The companies seem likely to direct their money mainly to shareholders through dividends and stock buybacks, just as large U.S. corporations have already been doing with the ample cash they have in hand.

At an industry conference last week, Amy Hood, Microsoft’s chief financial officer, acknowledged that the tax changes wouldn’t drive business decisions on whether to make an acquisition or build a data center.

Don’t expect that “I’m going to spend a lot more capital” Hood said when asked what Microsoft would do with its windfall, according to a company transcript. […]

In a conference call with analysts last week, Ron Nersesian, CEO of Keysight Technologies in Santa Rosa, California, which makes equipment for electronic measurements, acknowledged that his company would use its windfall to reduce debt “or give back cash to our investors in the form of share buybacks or in dividends.”

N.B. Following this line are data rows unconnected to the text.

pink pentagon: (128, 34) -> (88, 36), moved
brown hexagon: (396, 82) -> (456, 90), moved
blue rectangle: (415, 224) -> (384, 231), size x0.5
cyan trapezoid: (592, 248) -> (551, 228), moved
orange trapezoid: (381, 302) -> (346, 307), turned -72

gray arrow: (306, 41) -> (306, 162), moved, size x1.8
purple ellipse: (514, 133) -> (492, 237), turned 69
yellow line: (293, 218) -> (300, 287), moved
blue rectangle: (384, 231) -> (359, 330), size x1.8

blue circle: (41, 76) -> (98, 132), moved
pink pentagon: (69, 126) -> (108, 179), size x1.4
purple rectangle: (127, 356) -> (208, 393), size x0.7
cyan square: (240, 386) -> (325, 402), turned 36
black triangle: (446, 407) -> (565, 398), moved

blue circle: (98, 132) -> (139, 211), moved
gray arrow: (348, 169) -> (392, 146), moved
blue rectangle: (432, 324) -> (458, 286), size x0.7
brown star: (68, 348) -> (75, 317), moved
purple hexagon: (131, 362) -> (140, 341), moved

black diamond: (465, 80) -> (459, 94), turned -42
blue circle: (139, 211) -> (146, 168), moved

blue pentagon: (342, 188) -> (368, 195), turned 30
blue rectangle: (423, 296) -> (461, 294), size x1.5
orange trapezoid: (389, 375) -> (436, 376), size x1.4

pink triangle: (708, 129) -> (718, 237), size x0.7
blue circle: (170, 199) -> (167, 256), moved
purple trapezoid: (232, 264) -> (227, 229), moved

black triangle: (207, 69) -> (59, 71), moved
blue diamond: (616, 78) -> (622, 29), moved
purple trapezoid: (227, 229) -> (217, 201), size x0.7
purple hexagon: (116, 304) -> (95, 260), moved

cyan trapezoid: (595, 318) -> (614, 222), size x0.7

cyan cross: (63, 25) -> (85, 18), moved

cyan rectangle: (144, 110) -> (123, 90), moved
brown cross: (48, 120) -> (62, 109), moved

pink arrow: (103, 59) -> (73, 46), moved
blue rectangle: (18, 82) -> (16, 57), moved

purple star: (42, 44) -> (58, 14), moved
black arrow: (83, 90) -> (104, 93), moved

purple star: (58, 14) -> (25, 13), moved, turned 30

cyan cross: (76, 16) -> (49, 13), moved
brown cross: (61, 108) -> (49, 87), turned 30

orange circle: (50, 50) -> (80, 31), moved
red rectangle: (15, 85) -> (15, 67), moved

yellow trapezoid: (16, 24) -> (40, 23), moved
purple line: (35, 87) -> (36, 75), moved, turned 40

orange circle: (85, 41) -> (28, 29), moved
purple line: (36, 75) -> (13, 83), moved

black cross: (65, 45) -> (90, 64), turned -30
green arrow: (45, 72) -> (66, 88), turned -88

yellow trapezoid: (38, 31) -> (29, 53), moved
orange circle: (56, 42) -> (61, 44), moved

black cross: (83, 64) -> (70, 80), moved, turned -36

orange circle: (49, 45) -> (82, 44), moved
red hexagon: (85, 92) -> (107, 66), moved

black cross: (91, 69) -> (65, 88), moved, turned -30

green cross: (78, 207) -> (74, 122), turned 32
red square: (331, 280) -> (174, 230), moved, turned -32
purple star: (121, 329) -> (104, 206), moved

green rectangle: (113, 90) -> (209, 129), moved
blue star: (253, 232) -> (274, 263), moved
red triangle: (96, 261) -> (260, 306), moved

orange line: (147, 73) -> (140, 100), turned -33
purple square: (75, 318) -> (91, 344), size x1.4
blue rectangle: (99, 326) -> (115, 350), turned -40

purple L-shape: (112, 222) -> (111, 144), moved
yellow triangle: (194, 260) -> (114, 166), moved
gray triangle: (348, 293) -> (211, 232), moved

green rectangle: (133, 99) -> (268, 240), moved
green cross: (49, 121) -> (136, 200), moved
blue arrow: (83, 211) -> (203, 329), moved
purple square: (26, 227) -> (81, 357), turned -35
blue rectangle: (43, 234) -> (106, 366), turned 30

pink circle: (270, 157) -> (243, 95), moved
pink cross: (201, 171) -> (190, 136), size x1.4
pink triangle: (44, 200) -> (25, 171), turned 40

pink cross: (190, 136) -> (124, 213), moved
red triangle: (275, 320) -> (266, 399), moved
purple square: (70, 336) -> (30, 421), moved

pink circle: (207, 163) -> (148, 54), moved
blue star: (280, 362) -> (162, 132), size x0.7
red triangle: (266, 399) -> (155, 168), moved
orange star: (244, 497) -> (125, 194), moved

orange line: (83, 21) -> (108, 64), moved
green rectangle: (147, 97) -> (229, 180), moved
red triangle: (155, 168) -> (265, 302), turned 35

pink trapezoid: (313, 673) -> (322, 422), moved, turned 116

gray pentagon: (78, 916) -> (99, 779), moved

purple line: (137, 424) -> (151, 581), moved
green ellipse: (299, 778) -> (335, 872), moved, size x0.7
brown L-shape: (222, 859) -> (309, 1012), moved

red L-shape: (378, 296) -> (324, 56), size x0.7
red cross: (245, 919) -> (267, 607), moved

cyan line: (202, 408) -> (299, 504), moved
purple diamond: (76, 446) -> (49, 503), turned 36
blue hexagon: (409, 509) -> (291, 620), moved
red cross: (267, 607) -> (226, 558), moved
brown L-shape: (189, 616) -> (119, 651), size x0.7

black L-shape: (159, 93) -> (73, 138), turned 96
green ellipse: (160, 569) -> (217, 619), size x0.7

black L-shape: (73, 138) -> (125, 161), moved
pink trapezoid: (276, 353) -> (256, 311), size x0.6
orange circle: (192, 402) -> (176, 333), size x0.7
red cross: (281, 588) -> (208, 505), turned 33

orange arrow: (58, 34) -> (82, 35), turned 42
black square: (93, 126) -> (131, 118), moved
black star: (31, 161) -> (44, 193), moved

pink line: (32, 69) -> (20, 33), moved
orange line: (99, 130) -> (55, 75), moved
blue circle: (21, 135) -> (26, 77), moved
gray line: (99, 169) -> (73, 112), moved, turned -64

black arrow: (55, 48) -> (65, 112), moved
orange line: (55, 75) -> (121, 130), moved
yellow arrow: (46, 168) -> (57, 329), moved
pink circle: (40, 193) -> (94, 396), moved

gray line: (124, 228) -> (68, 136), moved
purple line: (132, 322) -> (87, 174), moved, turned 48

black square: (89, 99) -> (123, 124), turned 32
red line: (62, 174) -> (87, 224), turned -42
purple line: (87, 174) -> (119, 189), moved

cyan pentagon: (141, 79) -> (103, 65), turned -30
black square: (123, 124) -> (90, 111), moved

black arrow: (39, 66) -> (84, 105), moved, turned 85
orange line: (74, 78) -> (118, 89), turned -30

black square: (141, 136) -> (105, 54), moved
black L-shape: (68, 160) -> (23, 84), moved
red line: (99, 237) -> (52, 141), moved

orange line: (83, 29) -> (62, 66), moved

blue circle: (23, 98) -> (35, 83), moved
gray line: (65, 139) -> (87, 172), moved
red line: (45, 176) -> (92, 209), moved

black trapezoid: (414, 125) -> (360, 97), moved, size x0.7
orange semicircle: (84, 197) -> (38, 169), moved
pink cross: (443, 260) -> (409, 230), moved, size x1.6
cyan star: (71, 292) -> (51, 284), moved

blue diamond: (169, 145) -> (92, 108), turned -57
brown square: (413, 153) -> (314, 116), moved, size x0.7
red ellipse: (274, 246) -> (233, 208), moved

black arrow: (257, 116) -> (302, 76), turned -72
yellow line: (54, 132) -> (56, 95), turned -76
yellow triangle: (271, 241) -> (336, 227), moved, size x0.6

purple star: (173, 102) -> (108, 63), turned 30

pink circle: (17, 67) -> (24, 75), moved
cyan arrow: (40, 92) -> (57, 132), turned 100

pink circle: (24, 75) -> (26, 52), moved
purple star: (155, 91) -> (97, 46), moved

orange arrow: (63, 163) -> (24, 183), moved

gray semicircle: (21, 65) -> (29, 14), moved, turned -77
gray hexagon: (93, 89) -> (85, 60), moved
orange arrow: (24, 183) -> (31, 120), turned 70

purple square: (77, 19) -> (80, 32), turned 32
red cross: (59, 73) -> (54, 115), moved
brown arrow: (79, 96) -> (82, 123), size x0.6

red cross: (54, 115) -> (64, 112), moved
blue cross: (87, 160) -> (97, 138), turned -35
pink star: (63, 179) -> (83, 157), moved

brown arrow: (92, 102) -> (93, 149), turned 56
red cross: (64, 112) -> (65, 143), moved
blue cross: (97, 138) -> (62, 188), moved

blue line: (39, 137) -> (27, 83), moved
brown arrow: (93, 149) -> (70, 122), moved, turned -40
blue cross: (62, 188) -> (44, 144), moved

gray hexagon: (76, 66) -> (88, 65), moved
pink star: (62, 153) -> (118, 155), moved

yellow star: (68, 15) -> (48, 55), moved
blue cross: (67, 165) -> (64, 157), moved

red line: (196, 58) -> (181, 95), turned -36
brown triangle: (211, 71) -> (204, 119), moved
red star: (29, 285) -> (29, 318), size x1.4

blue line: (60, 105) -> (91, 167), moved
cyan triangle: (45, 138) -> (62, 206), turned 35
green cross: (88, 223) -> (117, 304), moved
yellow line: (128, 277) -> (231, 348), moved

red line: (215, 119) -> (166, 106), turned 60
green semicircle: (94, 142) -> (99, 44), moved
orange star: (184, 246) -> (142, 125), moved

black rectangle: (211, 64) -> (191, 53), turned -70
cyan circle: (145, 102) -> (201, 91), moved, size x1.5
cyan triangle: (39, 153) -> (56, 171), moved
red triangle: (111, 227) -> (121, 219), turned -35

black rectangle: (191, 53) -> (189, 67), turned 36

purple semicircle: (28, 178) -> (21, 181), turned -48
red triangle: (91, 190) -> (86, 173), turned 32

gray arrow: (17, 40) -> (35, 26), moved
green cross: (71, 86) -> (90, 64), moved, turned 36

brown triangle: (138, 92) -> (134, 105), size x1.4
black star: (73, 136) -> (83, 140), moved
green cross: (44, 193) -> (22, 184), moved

This has been the pattern. Republicans like Paul Ryan claim that a windfall for corporations will benefit workers, and those same CEOs say that they will instead enrich themselves and their shareholders.

Nobody other than the rich benefits when the rich are allowed to accumulate more wealth because they hoard that wealth. Maybe they put it in a pool and swim in it or maybe they use it to purchase a copy of the Declaration of Independence through a private sale with Nicolas Cage, but they do not spend it in a way that circulates through the economy so that others might also get something out of it.

In an interview with n+1 co-editor Dayna Tortorici, Stephanie Kelton, a professor of economics at Stony Brook University and a former chief economist for the U.S. Senate Budget Committee, explained why this is (emphasis mine):

The marginal propensity to consume is the likelihood that if you get an extra margin, that extra dollar, you will spend it or spend part of it into the economy. A very poor person has an MPC of 99 percent or more: give them an extra dollar, or an extra $100, and they will spend virtually all of it, just because they’re surviving on so little. But if you give a tax break to someone like Oprah Winfrey or Bill Gates, and they get an additional dollar or $100 or $1,000, their MPC is something like 0.01 percent. They’re only going to spend a penny out of any additional $100 they get, because they already have enough to buy whatever it is they want to buy.

You see, trickle down is for charlatans and the rich do not need more money. The non-rich need more money, but they won’t get any under this tax plan. CEOs are oddly willing to say that out loud whereas Paul Ryan and Mitch McConnell choose to lie to your face while also coming for your Medicaid.